Transfer data outside the synapse workspace using the PySpark connector

Completed

You can transfer data to and from a dedicated SQL pool using a Pyspark Connector, which currently works with Scala.

Let's say that you have created or loaded a DataFrame called "pyspark_df", and then assume that you want to write that DataFrame into the data warehouse. How would you go about that task?

The first thing to do is to create a temporary table in a DataFrame in PySpark using the createOrReplaceTempView method

pyspark_df.createOrReplaceTempView("pysparkdftemptable")

The parameter that is passed through is the temporary table name, which in this case is called: "pysparkdftemptable". We are still using the pyspark_df DataFrame as you can see in the beginning of the statement. Next, you would have to run a Scala cell in the PySpark notebook using magics (since we're using different languages, and it will only work in Scala):

%%spark
val scala_df = spark.sqlContext.sql ("select * from pysparkdftemptable")
scala_df.write.sqlanalytics("sqlpool.dbo.PySparkTable", Constants.INTERNAL)

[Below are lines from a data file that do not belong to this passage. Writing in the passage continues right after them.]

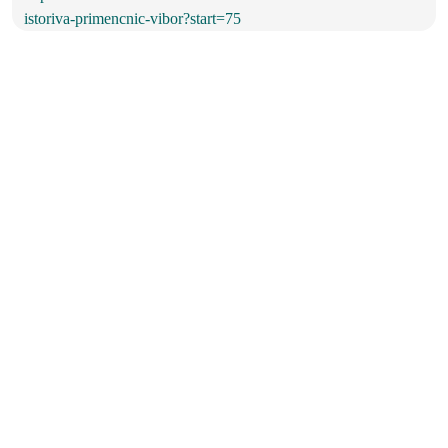
istoriva-primencnic-vibor?start=75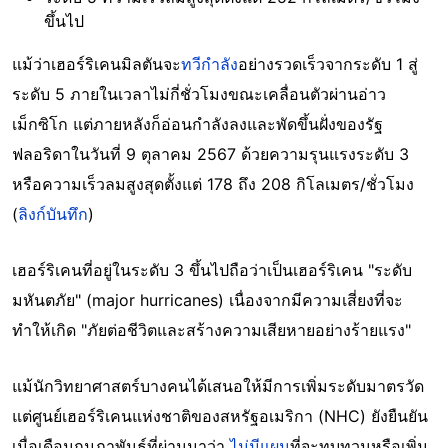
ขึ้นไป
แม้ว่าเฮอร์ริเคนมิลตันจะ
ทวีกำลัง
อย่างรวดเร็วจากระดับ 1 สู่
ระดับ 5 ภายในเวลาไม่กี่ชั่วโมงขณะเคลื่อนตัวผ่านอ่าว
เม็กซิโก แต่ภายหลังก็อ่อนกำลังลงและพัดขึ้นฝั่งของรัฐ
ฟลอริดาในวันที่ 9 ตุลาคม 2567 ด้วยความรุนแรงระดับ 3
หรือความเร็วลมสูงสุดตั้งแต่ 178 ถึง 208 กิโลเมตร/ชั่วโมง
(
ลิงก์บันทึก
)
เฮอร์ริเคนที่อยู่ในระดับ 3 ขึ้นไปถือว่าเป็นเฮอร์ริเคน "ระดับ
มหันตภัย" (major hurricanes) เนื่องจากมีความเสี่ยงที่จะ
ทำให้เกิด "ภัยต่อชีวิตและสร้างความเสียหายอย่างร้ายแรง"
แม้นักวิทยาศาสตร์บางคนได้เสนอให้มีการเพิ่มระดับมาตรวัด
แต่ศูนย์เฮอร์ริเคนแห่งชาติของสหรัฐอเมริกา (NHC) ยังยืนยัน
เมื่อเดือนกุมภาพันธ์ที่ผ่านมาว่า
ไม่มีแผน
ที่จะทบทวนหรือเพิ่ม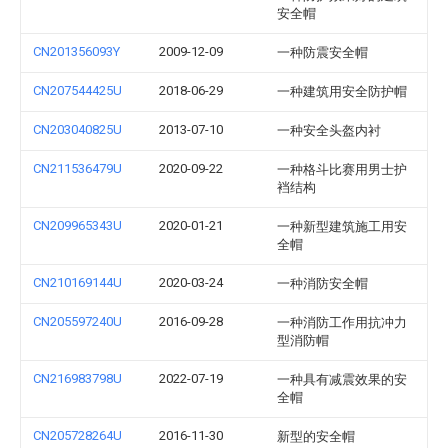
安全帽
CN201356093Y
2009-12-09
一种防震安全帽
CN207544425U
2018-06-29
一种建筑用安全防护帽
CN203040825U
2013-07-10
一种安全头盔内衬
CN211536479U
2020-09-22
一种格斗比赛用男士护
裆结构
CN209965343U
2020-01-21
一种新型建筑施工用安
全帽
CN210169144U
2020-03-24
一种消防安全帽
CN205597240U
2016-09-28
一种消防工作用抗冲力
型消防帽
CN216983798U
2022-07-19
一种具有减震效果的安
全帽
CN205728264U
2016-11-30
新型的安全帽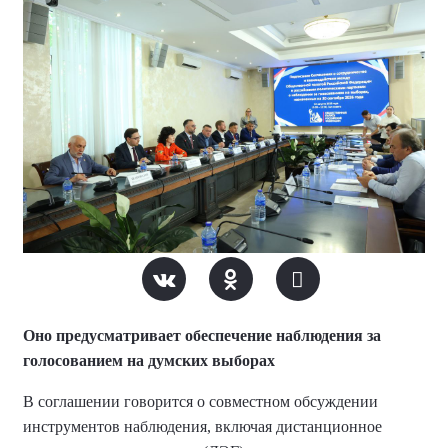
Оно предусматривает обеспечение наблюдения за
голосованием на думских выборах
В соглашении говорится о совместном обсуждении
инструментов наблюдения, включая дистанционное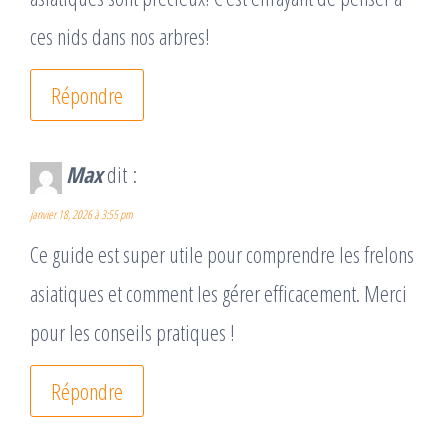
ces nids dans nos arbres!
Répondre
Max
dit :
janvier 18, 2026 à 3:55 pm
Ce guide est super utile pour comprendre les frelons
asiatiques et comment les gérer efficacement. Merci
pour les conseils pratiques !
Répondre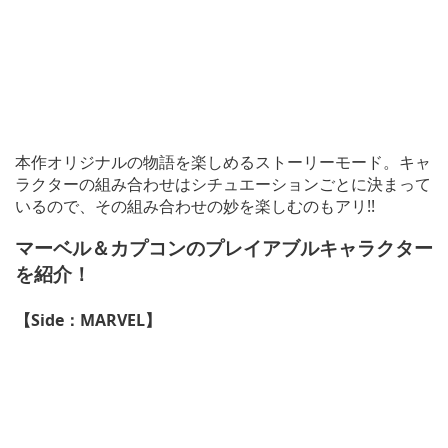
本作オリジナルの物語を楽しめるストーリーモード。キャ
ラクターの組み合わせはシチュエーションごとに決まって
いるので、その組み合わせの妙を楽しむのもアリ!!
マーベル＆カプコンのプレイアブルキャラクター
を紹介！
【Side：MARVEL】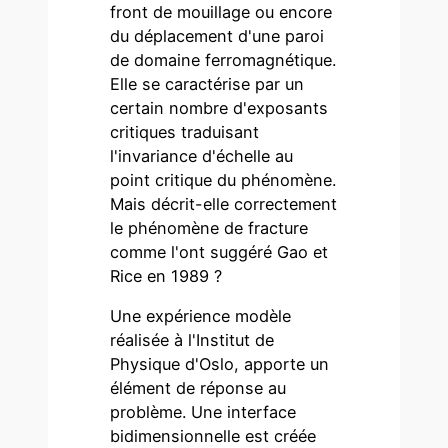
front de mouillage ou encore
du déplacement d'une paroi
de domaine ferromagnétique.
Elle se caractérise par un
certain nombre d'exposants
critiques traduisant
l'invariance d'échelle au
point critique du phénomène.
Mais décrit-elle correctement
le phénomène de fracture
comme l'ont suggéré Gao et
Rice en 1989 ?
Une expérience modèle
réalisée à l'Institut de
Physique d'Oslo, apporte un
élément de réponse au
problème. Une interface
bidimensionnelle est créée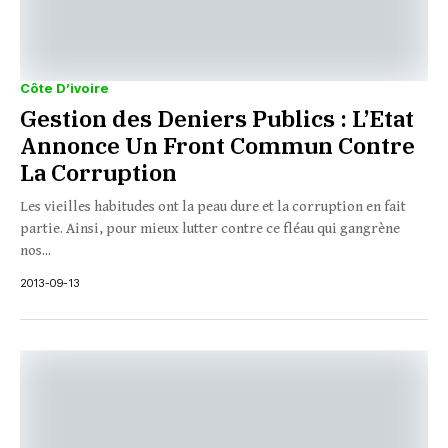
Côte D’ivoire
Gestion des Deniers Publics : L’Etat
Annonce Un Front Commun Contre
La Corruption
Les vieilles habitudes ont la peau dure et la corruption en fait
partie. Ainsi, pour mieux lutter contre ce fléau qui gangrène
nos...
2013-09-13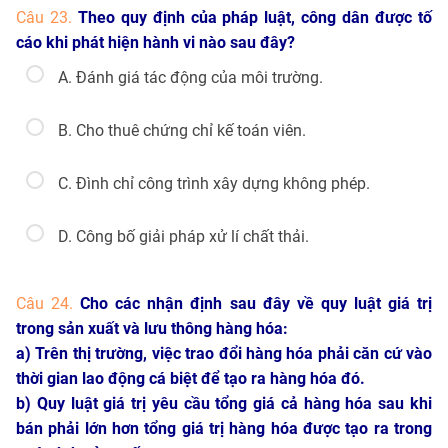
Câu 23.
Theo quy định của pháp luật, công dân được tố
cáo khi phát hiện hành vi nào sau đây?
A. Đánh giá tác động của môi trường.
B. Cho thuê chứng chỉ kế toán viên.
C. Đình chỉ công trình xây dựng không phép.
D. Công bố giải pháp xử lí chất thải.
Câu 24.
Cho các nhận định sau đây về quy luật giá trị
trong sản xuất và lưu thông hàng hóa:
a) Trên thị trường, việc trao đổi hàng hóa phải căn cứ vào
thời gian lao động cá biệt để tạo ra hàng hóa đó.
b) Quy luật giá trị yêu cầu tổng giá cả hàng hóa sau khi
bán phải lớn hơn tổng giá trị hàng hóa được tạo ra trong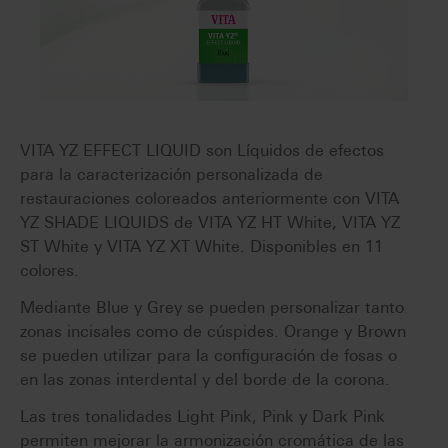
VITA YZ EFFECT LIQUID son Líquidos de efectos
para la caracterización personalizada de
restauraciones coloreados anteriormente con VITA
YZ SHADE LIQUIDS de VITA YZ HT White, VITA YZ
ST White y VITA YZ XT White. Disponibles en 11
colores.
Mediante Blue y Grey se pueden personalizar tanto
zonas incisales como de cúspides. Orange y Brown
se pueden utilizar para la configuración de fosas o
en las zonas interdental y del borde de la corona.
Las tres tonalidades Light Pink, Pink y Dark Pink
permiten mejorar la armonización cromática de las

By using "val scala_df", we create a fixed value for the scala_dataframe, and then use the statement "select * from pysparkdftemptable", that returns all the data that we created in the temporary table in the previous step, and storing it in a table named sqlpool.dbo.PySparkTable

In the second line of the code, we specified following parameters:

  • DBName: The database name that in the example above is named sqlpool
  • Schema: The schema name that in the example above is named dbo
  • TableName: The table name that in the example above is named PySparkTable
  • TableType: Specifies the type of table, which has the value Constants.INTERNAL, which related to a managed table in the dedicated SQL pool.

Should you wish to read data using the PySpark connector, keep in mind that you read the data using scala first, then write it into a temporary table. Finally you use the Spark SQL in PySpark to query the temporary table into a DataFrame.